En la zona del puerto, una enigmática música -"el hit del verano", dicen socarrones los 25 miembros del equipo de trabajo de los Fantòtems- anuncia la llegada de Felisia, una marioneta negra de más de 10 metros de altura. La representación se desarrolla en el rompeolas del puerto de Sant Adrià. Desde el mar abierto, la giganta Felisia, con un dulce acento luso -grabada por la cantante y compositora africana Fanta Gissokó-, habla a los espectadores y les explica que viene de lejos y que quiere entrar en el Fórum. Pero es inmigrante y no la dejan. Su partenaire en la escena es Xin Xin, otra marioneta gigante que responde preguntas de niños, enviadas por Internet, sobre el extraño funcionamiento del mundo actual. En estos meses, Felisia, como tantos personajes de los cinco espectáculos estables del Fórum, ha pasado a formar parte de su paisaje. Una labor complicada, como todas las que cada día se repiten aquí: en este caso, las inmensas marionetas funcionan a motor y su actuación se desarrolla sobre el agua. Dado su tamaño, cada manipulador es responsable de un miembro -brazo, pierna, cabeza-. Pero lo han disfrutado. "Justo cuando acaba el Fórum está previsto que nazca mi hijo", explica el argentino Germán Valentich, uno de los patrones que hacen navegar a las marionetas. Para el malagueño Alejandro Galán, uno de los manipuladores, su historia con el Fórum es "de amor y odio", pero se lleva buenos recuerdos.

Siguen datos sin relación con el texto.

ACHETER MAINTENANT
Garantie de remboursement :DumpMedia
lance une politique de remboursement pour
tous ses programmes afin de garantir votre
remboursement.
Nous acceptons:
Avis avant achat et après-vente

En la otra punta, más allá del Centro de Convenciones, una gran carpa alberga a más de 20 artistas y las 11 figuras del pasacalle de día: hay ciempiés, hormigas gigantes, arañas y mariposas de aluminio con una base de hierro que se mueven a golpe de pedal. Un trabajo duro: cada día hacen un pase de dos kilómetros.
"Yo empecé a trabajar cuando esto era aún territorio comanche y no había ni asfalto", recuerda Rosa Duque, de 41 años, jefa de unidad del espectáculo. Rosa afirma que ha perdido dos tallas desde que está en el Fórum. Y de eso hace mucho. Era noviembre de 2002, y desde entonces ha pasado por tres departamentos. Ha estado en las oficinas de la calle de Llull, en las de la calle de Àvila, y recuerda cuando empezaron a trabajar en la actual sala de prensa del Centro de Convenciones. "Entonces estábamos 90 personas y llegar cada día allí era como una gincana". Rememora que, a causa de las obras, un día podía llover arena, y al otro, litros de agua. Y se pasaba un frío atroz. Ya en la recta final del Fórum, Rosa se emociona. "Es que hay gente con la que llevas dos año haciéndote el tupper y comiendo", exclama. Y concluye: "Es como cuando te preguntas por qué uno no ha vuelto a hacer amigos como los del colegio: es porque con nadie pasas tanto tiempo, y aquí, con los compañeros, ha vuelto a pasar".